Can you be more specifc as what you wrote does not flow... Are you saying you are creating an email through MS Word?


----------



## wcjohnson66 (Aug 9, 2012)

I apologize for lack of clarity. I use a third party Outlook add-in called Activator by Mastermind Software that uses pre-written word docs and .htm files to mail merge with selected contacts. Outlook is adding a bunch of question mark looking characters into the sent email. Mastermind Software technician is trying to figure out the problem but believes it to be an Outlook problem using the MS Word as the email editor. I thought I would try getting help from Tech Support Guy where Outlook does not properly handle Word prepared documents. Any help or thoughts for trouble shooting would be helpful.

Here is what I've done so far from reading online forums about this particular problem:

1. In MS Word and Outlook I've turned off all the autocorrect features
2. I unchecked all the "Message Format" features in Outlook Options
3. I tried composing email in both HTML and Plain Text

The above changes did not change anything.

There seems to be a lot talk about unicode format but I'm not sure how to handle that.


----------



## wcjohnson66 (Aug 9, 2012)

Just checking in. Did I miss a reply? I received an email about a reply but I don't see one here.


----------



## Couriant (Mar 26, 2002)

There may have been but since deleted. The email usually has the reply in it.

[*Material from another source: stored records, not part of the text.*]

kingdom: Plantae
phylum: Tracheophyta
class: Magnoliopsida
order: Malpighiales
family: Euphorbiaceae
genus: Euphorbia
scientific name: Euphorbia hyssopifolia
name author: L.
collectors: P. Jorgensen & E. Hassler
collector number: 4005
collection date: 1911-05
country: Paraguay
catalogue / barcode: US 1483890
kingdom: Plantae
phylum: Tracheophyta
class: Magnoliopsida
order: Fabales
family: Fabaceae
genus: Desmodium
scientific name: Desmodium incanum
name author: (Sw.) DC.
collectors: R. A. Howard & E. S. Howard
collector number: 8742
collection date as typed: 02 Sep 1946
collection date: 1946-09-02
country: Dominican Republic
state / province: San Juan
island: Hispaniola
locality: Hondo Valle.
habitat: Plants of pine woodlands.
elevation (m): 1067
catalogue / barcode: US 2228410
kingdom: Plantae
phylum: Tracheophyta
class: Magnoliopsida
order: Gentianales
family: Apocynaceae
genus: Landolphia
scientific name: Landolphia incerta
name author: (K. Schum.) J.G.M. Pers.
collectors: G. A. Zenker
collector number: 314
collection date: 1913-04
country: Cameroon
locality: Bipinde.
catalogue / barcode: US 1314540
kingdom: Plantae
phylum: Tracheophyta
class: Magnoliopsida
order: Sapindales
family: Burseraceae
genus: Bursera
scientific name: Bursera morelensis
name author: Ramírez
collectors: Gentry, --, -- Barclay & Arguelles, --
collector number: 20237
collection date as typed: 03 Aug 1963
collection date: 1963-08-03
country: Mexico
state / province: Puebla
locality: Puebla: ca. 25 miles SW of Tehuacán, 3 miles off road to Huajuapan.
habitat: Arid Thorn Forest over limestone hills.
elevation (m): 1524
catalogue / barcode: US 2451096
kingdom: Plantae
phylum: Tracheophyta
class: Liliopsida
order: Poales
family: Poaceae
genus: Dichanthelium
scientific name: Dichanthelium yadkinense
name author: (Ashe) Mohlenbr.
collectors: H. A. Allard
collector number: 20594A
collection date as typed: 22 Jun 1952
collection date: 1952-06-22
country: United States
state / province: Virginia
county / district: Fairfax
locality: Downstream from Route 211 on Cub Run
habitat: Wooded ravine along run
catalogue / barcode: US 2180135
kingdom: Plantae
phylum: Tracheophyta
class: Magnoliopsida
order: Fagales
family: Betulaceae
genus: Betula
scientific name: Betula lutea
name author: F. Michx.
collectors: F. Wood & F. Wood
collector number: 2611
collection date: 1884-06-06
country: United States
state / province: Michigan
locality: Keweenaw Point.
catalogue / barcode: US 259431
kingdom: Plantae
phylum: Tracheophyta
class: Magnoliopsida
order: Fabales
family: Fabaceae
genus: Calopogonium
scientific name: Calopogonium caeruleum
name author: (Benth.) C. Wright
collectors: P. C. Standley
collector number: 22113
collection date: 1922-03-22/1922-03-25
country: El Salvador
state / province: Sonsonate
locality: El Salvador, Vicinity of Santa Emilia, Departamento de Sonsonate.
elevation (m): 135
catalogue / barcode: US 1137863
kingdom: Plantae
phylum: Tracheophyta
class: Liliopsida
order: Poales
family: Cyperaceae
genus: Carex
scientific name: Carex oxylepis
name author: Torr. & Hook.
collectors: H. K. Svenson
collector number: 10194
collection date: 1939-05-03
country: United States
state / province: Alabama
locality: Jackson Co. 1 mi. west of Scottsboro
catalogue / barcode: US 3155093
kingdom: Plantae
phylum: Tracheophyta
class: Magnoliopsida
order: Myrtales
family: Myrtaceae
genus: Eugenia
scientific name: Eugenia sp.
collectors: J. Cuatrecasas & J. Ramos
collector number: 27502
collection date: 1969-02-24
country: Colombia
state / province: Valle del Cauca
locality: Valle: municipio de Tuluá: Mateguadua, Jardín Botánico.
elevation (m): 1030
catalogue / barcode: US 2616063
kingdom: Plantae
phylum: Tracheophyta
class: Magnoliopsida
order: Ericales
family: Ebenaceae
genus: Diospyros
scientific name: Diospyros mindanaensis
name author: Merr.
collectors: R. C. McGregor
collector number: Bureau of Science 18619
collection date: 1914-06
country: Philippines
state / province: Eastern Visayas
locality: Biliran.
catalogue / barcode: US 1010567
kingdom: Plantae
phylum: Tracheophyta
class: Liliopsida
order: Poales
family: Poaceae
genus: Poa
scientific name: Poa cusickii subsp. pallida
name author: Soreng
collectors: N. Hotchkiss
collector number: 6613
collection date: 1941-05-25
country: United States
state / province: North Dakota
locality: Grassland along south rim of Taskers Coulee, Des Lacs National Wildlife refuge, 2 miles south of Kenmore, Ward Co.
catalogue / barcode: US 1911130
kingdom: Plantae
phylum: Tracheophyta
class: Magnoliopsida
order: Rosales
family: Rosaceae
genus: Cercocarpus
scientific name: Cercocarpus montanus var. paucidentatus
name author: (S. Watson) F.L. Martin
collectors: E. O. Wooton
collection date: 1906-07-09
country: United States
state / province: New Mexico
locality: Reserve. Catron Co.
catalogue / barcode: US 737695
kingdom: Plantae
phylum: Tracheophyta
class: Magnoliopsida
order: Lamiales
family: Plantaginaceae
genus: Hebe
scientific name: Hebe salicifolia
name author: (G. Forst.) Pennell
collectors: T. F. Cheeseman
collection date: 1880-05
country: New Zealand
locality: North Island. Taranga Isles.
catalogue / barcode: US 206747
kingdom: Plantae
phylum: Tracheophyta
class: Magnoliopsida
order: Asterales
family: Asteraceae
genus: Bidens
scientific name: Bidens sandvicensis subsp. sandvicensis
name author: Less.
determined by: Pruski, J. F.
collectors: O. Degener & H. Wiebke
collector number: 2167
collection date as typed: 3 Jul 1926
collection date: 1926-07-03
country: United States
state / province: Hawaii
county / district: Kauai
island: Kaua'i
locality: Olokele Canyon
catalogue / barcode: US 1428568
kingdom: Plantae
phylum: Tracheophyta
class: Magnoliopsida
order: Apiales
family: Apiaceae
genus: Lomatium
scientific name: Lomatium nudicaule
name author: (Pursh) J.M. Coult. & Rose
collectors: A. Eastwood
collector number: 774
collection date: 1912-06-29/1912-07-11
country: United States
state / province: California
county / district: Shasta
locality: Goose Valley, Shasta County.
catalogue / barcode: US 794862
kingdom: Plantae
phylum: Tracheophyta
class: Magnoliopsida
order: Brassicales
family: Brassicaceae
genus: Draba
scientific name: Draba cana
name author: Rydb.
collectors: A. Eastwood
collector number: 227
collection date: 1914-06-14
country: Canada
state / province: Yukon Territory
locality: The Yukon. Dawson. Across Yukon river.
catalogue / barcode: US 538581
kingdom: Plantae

To me it sounds like a formatting issue with the add-on. What font are you using? If it's not the typical fonts (Times New Roman, Arial, etc) then try one of those.


----------



## wcjohnson66 (Aug 9, 2012)

Thanks!! That solved it.


----------



## Couriant (Mar 26, 2002)

:up: good to know. Let the Mastermind (misnomer? ) software guy know what you did. Perhaps there is an additional add-on or update to add the other fonts to be compatible.


----------